--- TASK STATEMENT ---
Can you write out every line of the entries below, requests included, with each dot coordinate in the answers multiplied by 0.7 and rounded to a whole number (halves up), and the numbers in the requests left unchanged? Leave the pictures out of your reply.

--- GIVEN RECORDS ---
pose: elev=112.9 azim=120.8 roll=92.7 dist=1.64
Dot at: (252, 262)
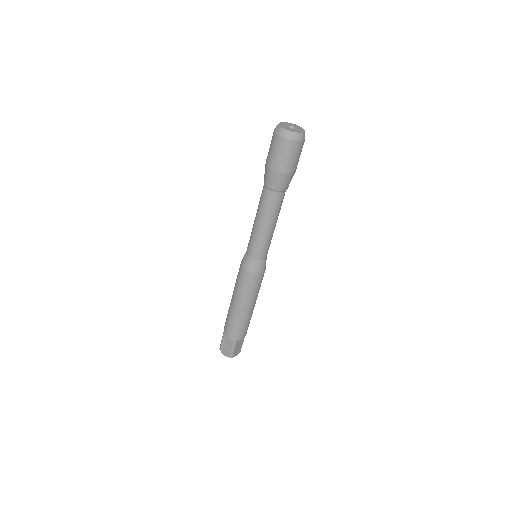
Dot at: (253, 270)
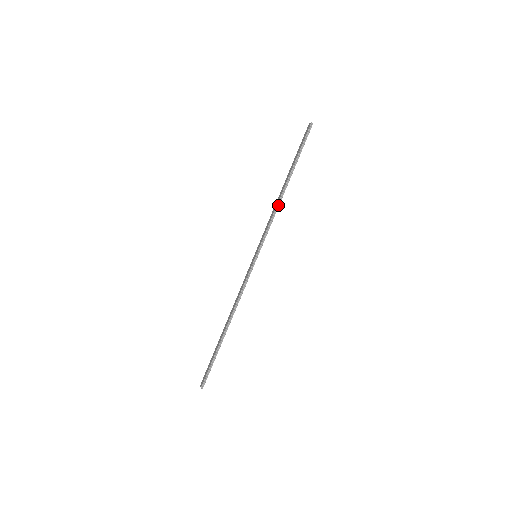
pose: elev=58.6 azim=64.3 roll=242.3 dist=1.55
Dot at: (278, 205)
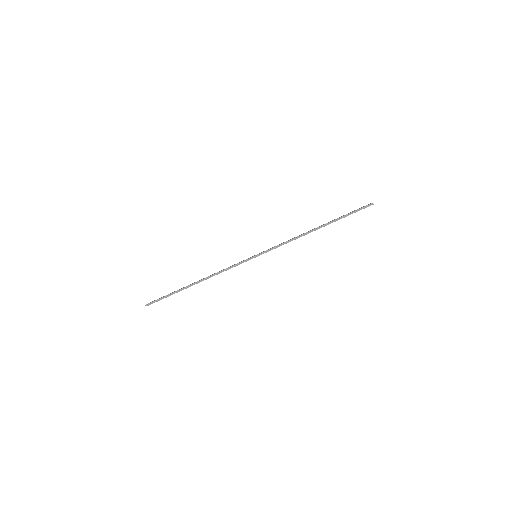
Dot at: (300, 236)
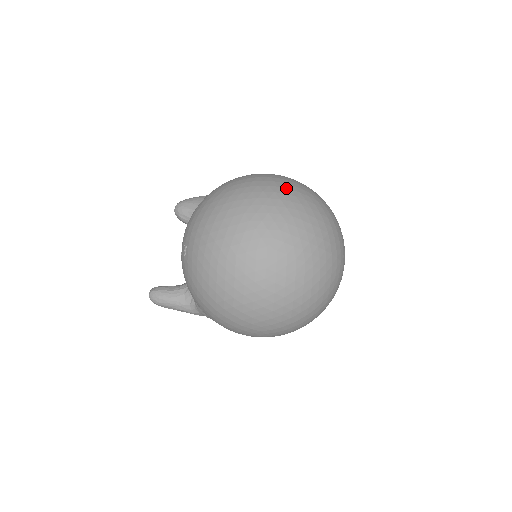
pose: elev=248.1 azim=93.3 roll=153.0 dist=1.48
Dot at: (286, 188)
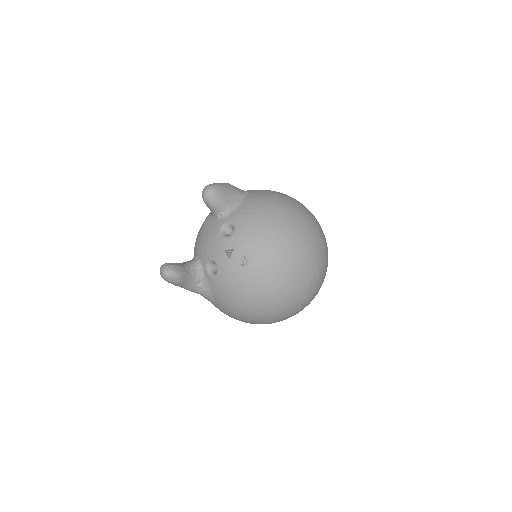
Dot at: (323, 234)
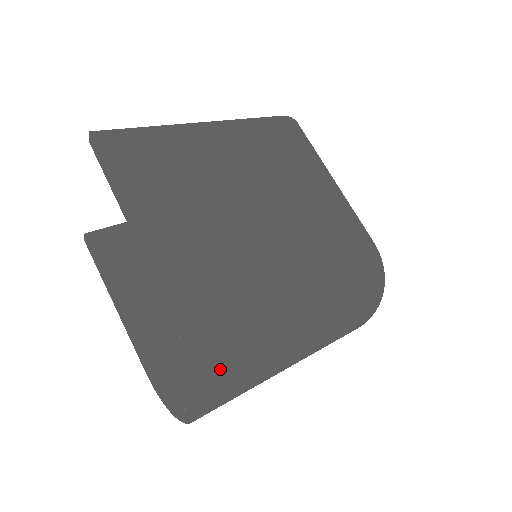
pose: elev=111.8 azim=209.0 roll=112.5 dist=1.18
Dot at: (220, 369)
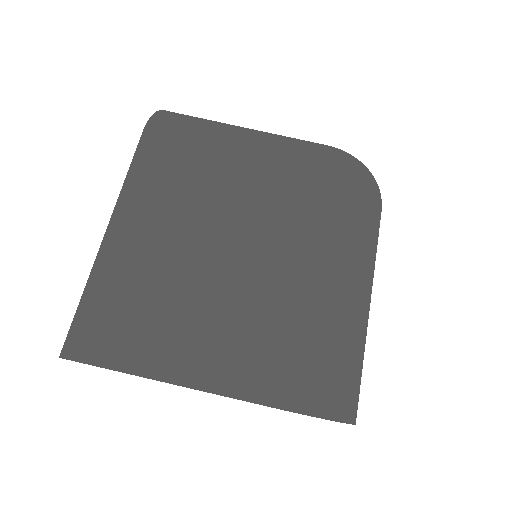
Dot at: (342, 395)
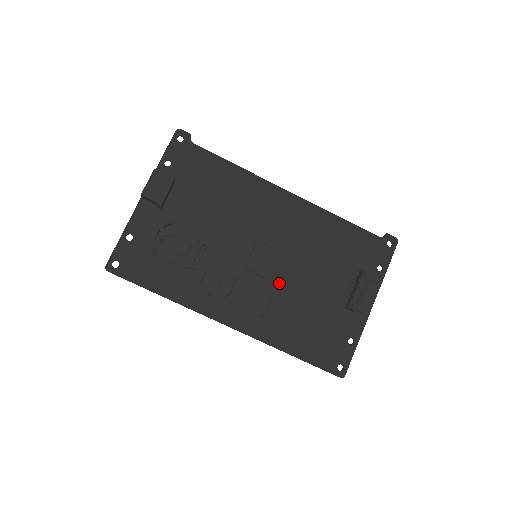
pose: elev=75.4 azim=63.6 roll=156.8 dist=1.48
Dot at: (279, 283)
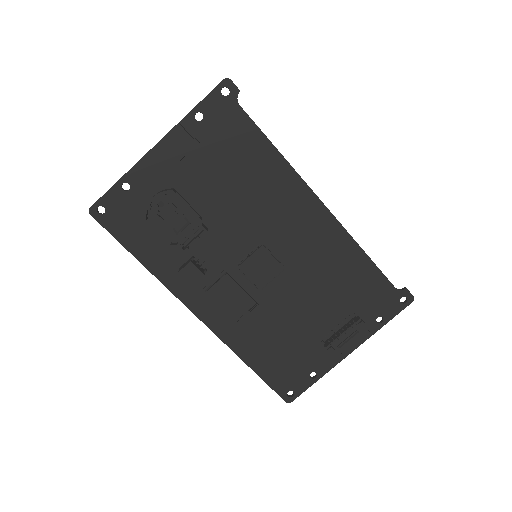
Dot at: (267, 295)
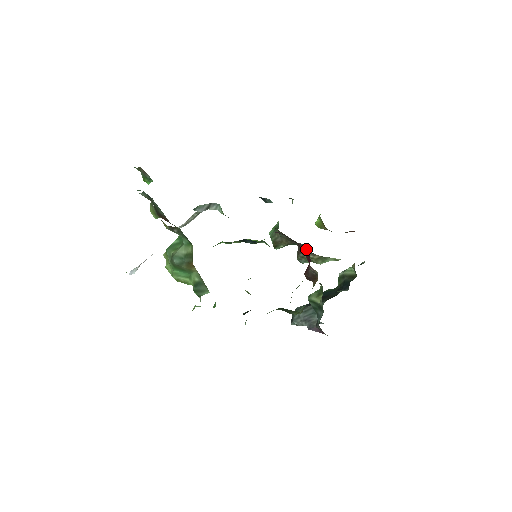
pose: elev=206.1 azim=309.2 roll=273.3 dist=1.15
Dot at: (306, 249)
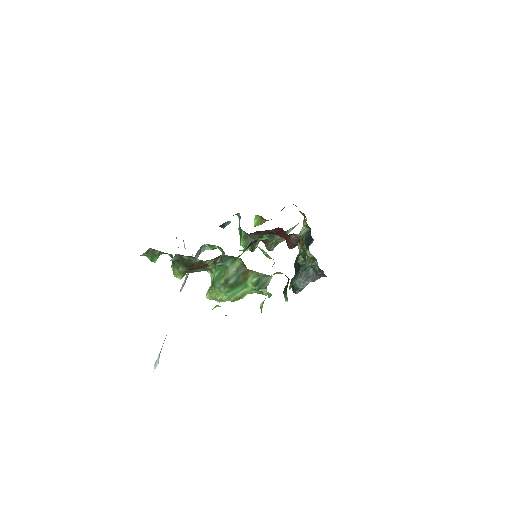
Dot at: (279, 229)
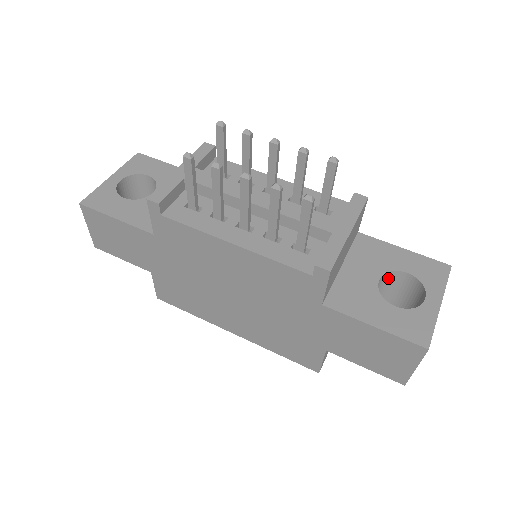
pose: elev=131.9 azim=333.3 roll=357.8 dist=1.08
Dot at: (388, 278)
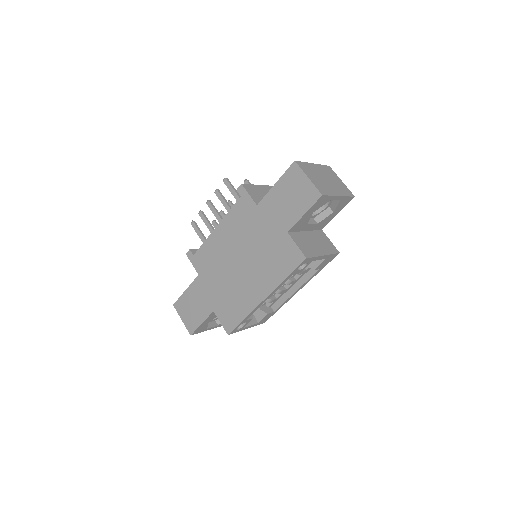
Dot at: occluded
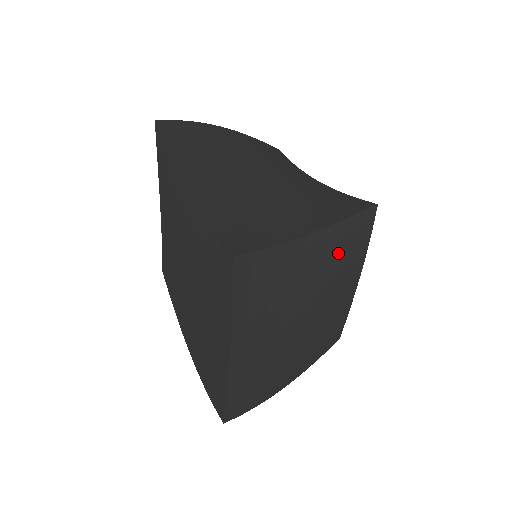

--- WRITTEN ANSWER ---
pose: elev=112.9 azim=120.8 roll=92.7 dist=1.64
Dot at: (252, 262)
Dot at: (177, 189)
pose: elev=58.6 azim=64.3 roll=242.3 dist=1.55
Dot at: (278, 205)
Dot at: (210, 165)
pose: elev=248.1 azim=93.3 roll=153.0 dist=1.48
Dot at: (286, 188)
Dot at: (226, 164)
pose: elev=111.8 azim=209.0 roll=112.5 dist=1.18
Dot at: (220, 369)
Dot at: (239, 277)
pose: elev=75.4 azim=63.6 roll=156.8 dist=1.48
Dot at: (279, 283)
Dot at: (187, 207)
pose: elev=206.1 azim=309.2 roll=273.3 dist=1.15
Dot at: (306, 249)
Dot at: (195, 160)
pose: elev=131.9 azim=333.3 roll=357.8 dist=1.08
Dot at: (388, 278)
Dot at: occluded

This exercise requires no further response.